→ PROBLEM DESCRIPTION
Can you reproduce every one of the rows below word for word, keeping each line unchanged?

[Saved data entries]
*** Begin section ***

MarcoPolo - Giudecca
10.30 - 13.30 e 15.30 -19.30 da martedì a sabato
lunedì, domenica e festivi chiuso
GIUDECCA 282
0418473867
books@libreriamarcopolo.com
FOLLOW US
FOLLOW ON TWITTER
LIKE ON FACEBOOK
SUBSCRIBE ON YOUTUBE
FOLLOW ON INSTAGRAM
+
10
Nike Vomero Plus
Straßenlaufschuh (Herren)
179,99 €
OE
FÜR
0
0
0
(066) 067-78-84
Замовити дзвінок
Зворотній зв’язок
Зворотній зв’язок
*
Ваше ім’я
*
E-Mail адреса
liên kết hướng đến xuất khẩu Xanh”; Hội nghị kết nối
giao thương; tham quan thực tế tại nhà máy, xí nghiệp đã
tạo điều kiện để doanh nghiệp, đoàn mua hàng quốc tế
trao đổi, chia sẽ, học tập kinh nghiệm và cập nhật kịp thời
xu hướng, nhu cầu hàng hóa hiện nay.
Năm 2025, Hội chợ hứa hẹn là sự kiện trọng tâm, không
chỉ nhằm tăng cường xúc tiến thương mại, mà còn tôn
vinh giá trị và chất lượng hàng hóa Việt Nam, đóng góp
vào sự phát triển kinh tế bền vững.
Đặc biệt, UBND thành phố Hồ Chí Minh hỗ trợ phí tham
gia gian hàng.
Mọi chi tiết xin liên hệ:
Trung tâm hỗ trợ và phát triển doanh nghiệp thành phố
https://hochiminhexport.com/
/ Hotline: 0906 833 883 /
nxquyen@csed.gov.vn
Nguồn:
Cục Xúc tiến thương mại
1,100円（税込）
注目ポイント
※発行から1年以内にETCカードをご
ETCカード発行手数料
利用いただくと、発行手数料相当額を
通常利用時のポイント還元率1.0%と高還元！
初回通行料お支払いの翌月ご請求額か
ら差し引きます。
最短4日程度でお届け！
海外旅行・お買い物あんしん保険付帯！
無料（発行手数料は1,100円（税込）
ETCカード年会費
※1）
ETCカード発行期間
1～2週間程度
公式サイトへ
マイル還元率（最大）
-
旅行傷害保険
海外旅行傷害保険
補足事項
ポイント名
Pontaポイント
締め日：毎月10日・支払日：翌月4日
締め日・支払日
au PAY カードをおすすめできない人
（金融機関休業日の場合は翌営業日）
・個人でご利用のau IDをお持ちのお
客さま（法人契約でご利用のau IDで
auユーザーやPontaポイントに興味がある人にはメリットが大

*** End section ***

→ THE ANSWER
MarcoPolo - Giudecca
10.30 - 13.30 e 15.30 -19.30 da martedì a sabato
lunedì, domenica e festivi chiuso
GIUDECCA 282
0418473867
books@libreriamarcopolo.com
FOLLOW US
FOLLOW ON TWITTER
LIKE ON FACEBOOK
SUBSCRIBE ON YOUTUBE
FOLLOW ON INSTAGRAM
+
10
Nike Vomero Plus
Straßenlaufschuh (Herren)
179,99 €
OE
FÜR
0
0
0
(066) 067-78-84
Замовити дзвінок
Зворотній зв’язок
Зворотній зв’язок
*
Ваше ім’я
*
E-Mail адреса
liên kết hướng đến xuất khẩu Xanh”; Hội nghị kết nối
giao thương; tham quan thực tế tại nhà máy, xí nghiệp đã
tạo điều kiện để doanh nghiệp, đoàn mua hàng quốc tế
trao đổi, chia sẽ, học tập kinh nghiệm và cập nhật kịp thời
xu hướng, nhu cầu hàng hóa hiện nay.
Năm 2025, Hội chợ hứa hẹn là sự kiện trọng tâm, không
chỉ nhằm tăng cường xúc tiến thương mại, mà còn tôn
vinh giá trị và chất lượng hàng hóa Việt Nam, đóng góp
vào sự phát triển kinh tế bền vững.
Đặc biệt, UBND thành phố Hồ Chí Minh hỗ trợ phí tham
gia gian hàng.
Mọi chi tiết xin liên hệ:
Trung tâm hỗ trợ và phát triển doanh nghiệp thành phố
https://hochiminhexport.com/
/ Hotline: 0906 833 883 /
nxquyen@csed.gov.vn
Nguồn:
Cục Xúc tiến thương mại
1,100円（税込）
注目ポイント
※発行から1年以内にETCカードをご
ETCカード発行手数料
利用いただくと、発行手数料相当額を
通常利用時のポイント還元率1.0%と高還元！
初回通行料お支払いの翌月ご請求額か
ら差し引きます。
最短4日程度でお届け！
海外旅行・お買い物あんしん保険付帯！
無料（発行手数料は1,100円（税込）
ETCカード年会費
※1）
ETCカード発行期間
1～2週間程度
公式サイトへ
マイル還元率（最大）
-
旅行傷害保険
海外旅行傷害保険
補足事項
ポイント名
Pontaポイント
締め日：毎月10日・支払日：翌月4日
締め日・支払日
au PAY カードをおすすめできない人
（金融機関休業日の場合は翌営業日）
・個人でご利用のau IDをお持ちのお
客さま（法人契約でご利用のau IDで
auユーザーやPontaポイントに興味がある人にはメリットが大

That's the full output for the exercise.